身ごもり婚約破棄したはずが、パパになった敏腕副社長に溺愛されました
「だから、子供ができたって知ったらすげぇ喜ぶと思うよ。かづ兄に幸せな家族を作ってやってね」
温かい声でそう伝えた彼は、「どのツラ下げて言ってんだって感じだけど」と苦笑を漏らした。
兄思いな朝陽くんに胸がじんとする。彼の言葉を嚙みしめて、「約束する」としっかり頷いた。
話しているうちに、さっきよりは体調がよくなってきた。スマホを見ると予約の時間が迫ってきていて、ひとつ息を吸って背筋を伸ばす。

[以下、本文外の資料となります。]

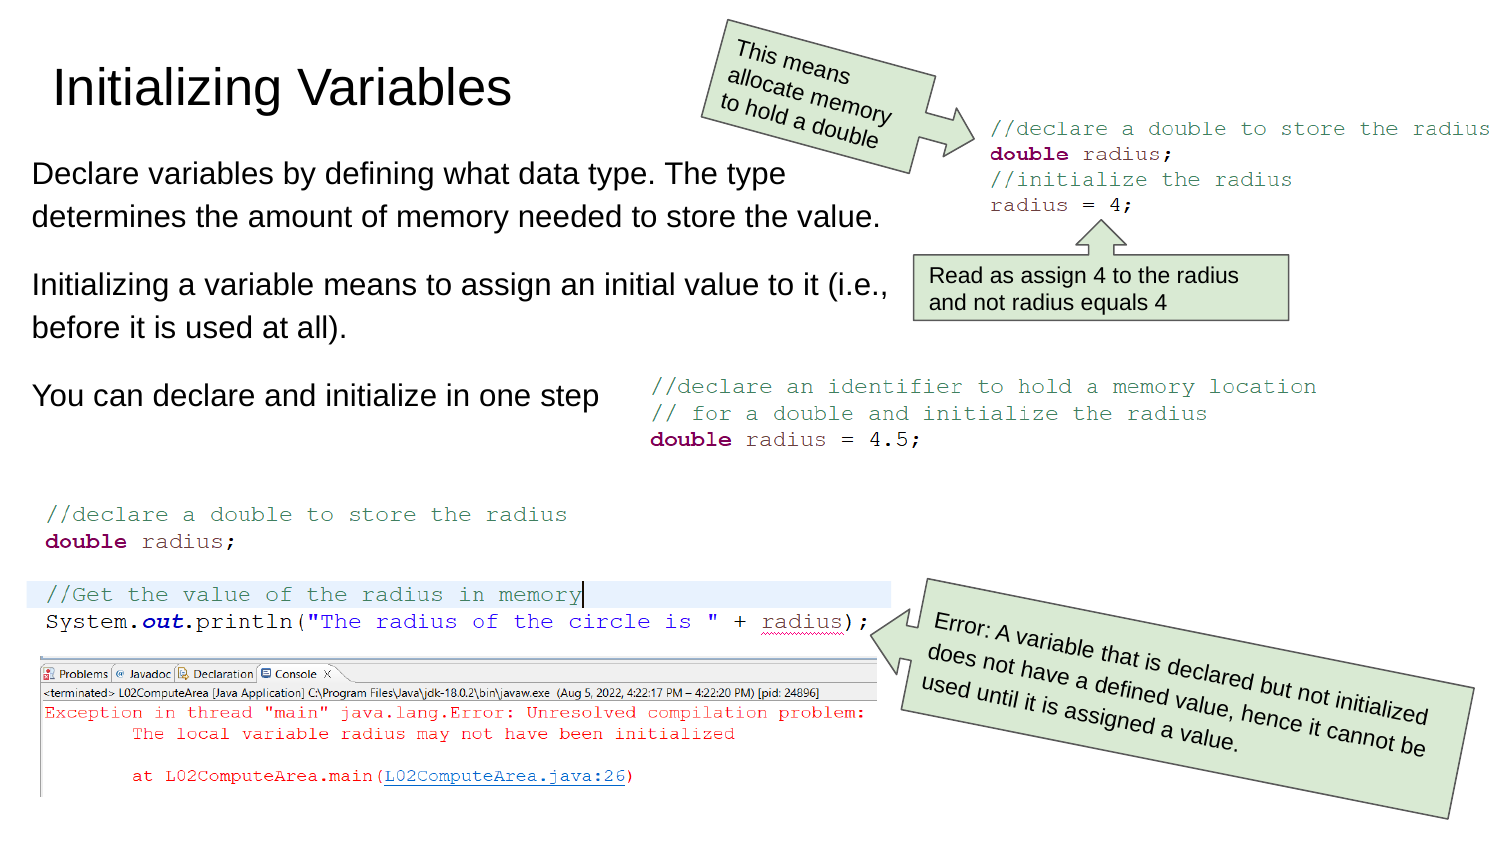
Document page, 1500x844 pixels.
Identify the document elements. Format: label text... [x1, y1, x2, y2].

picture [26, 496, 892, 649]
picture [643, 367, 1336, 477]
title Initializing Variables [37, 38, 566, 132]
picture [40, 655, 877, 798]
text_box This means allocate memory to hold a double [701, 19, 970, 174]
text_box Read as assign 4 to the radius and not radius equals 4 [913, 248, 1289, 321]
picture [975, 106, 1494, 239]
text_box Error: A variable that is declared but not initialized does not have a defined value, hence it cannot be used until it is assigned a value. [884, 578, 1475, 820]
list Declare variables by defining what data type. The type determines the amount of memory needed to store the value. Initializing a variable means to assign an initial value to it (i.e., before it is used at all). You can declare and initialize in one step [16, 132, 962, 693]
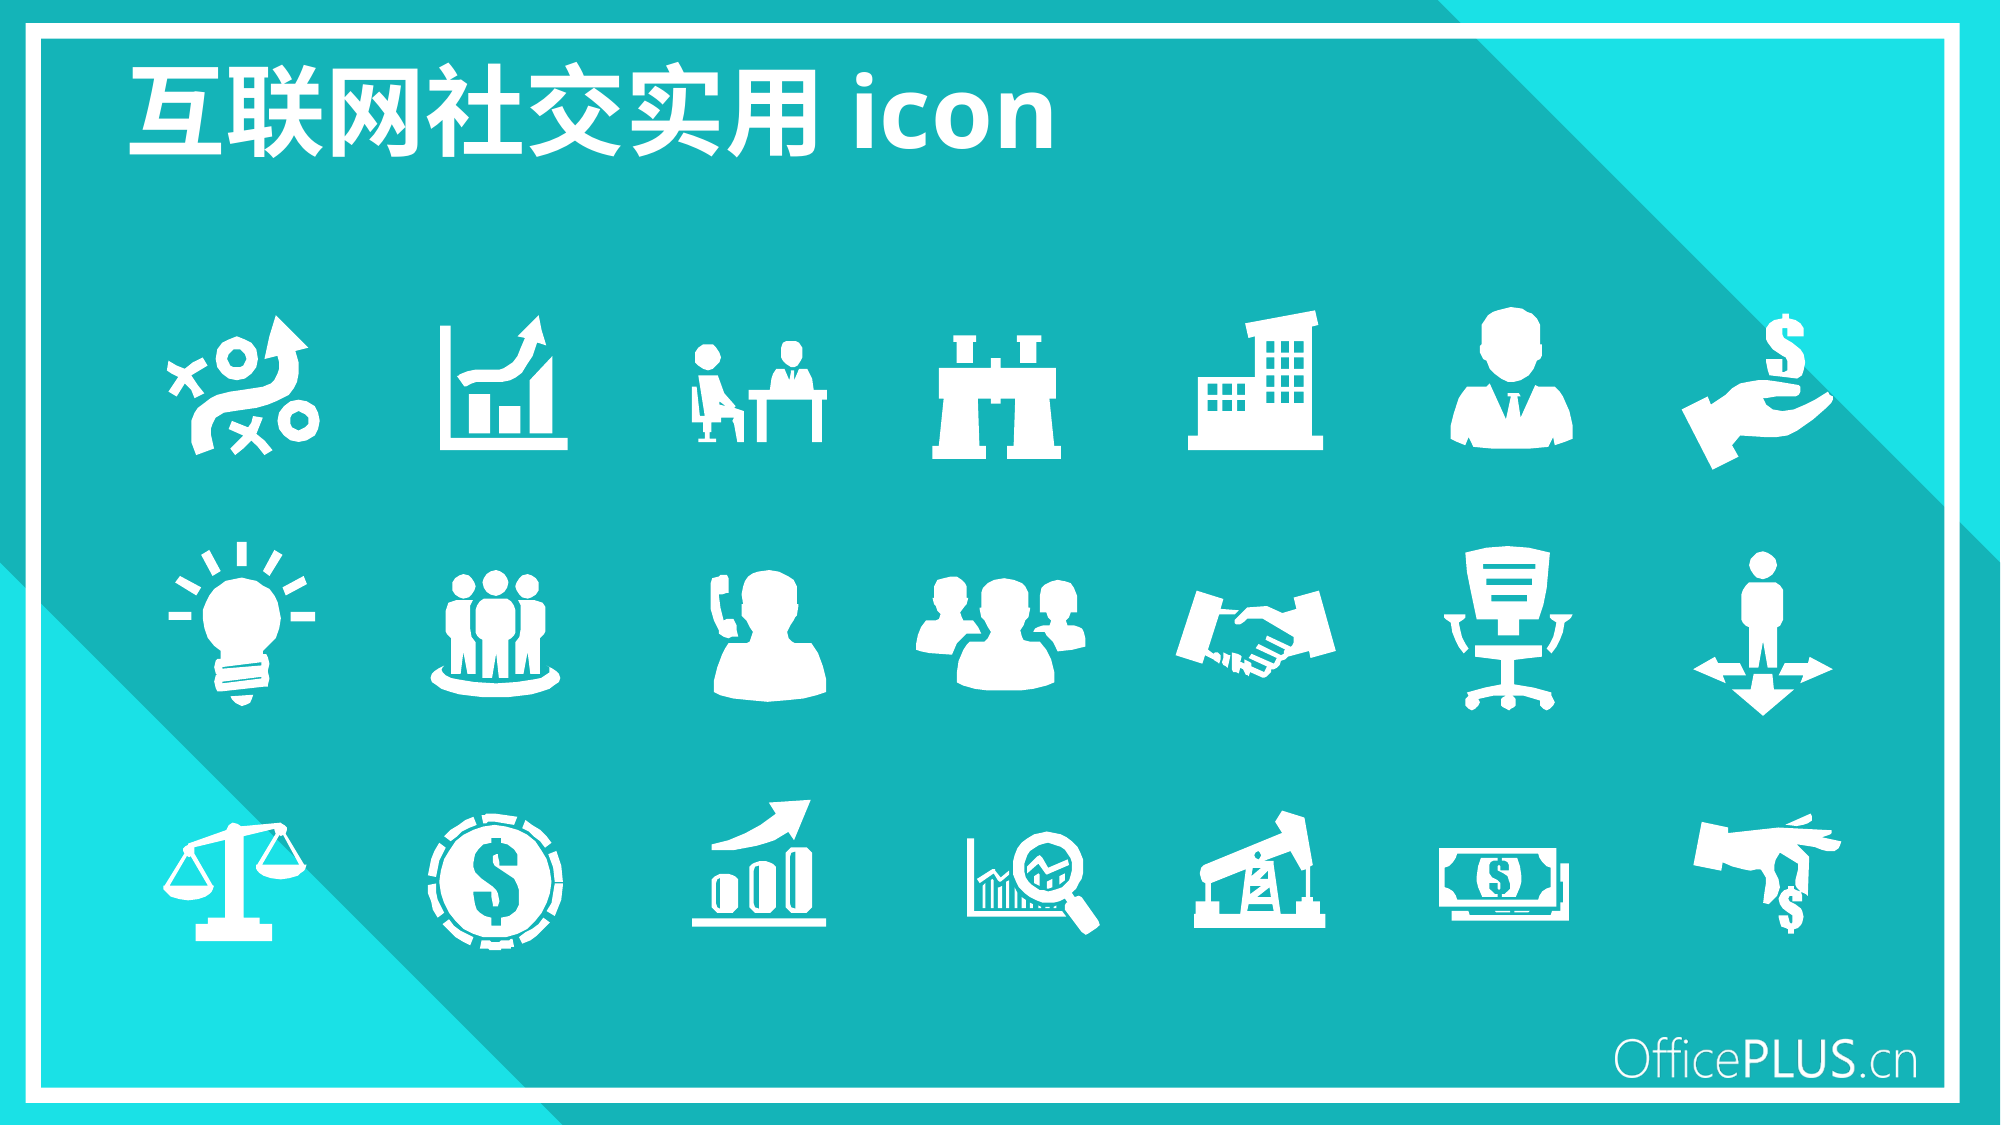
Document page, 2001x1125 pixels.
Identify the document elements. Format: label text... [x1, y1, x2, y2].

「朝陽くん、ありがとね。もう大丈夫そう。そろそろ行かなきゃ」
「そこの産婦人科? 心配だから俺もついていくよ。入口んとこまで」
私に続いて彼も腰を上げ、気を遣ったことを言ってくれる。心強いしありがたいけれど、男性にとって産婦人科へ行くのは結構ハードルが高いんじゃないだろうか。
「パパでもないのに産婦人科行くの、気まずくない?」
「人助けなんだから気まずいもなにもないよ」
当たり前だというような調子で、そんなふうにさらっと言える朝陽くんは人として尊敬するな。
「朝陽くんはすごくいい人だね。そういうところ、嘉月さんと似てる」
ふわりと微笑むと、彼は一瞬キョトンとした後、目を逸らして照れ笑いを浮かべた。
嘉月さんに会ったら伝えよう。ふたりは素敵な兄弟だよ、って。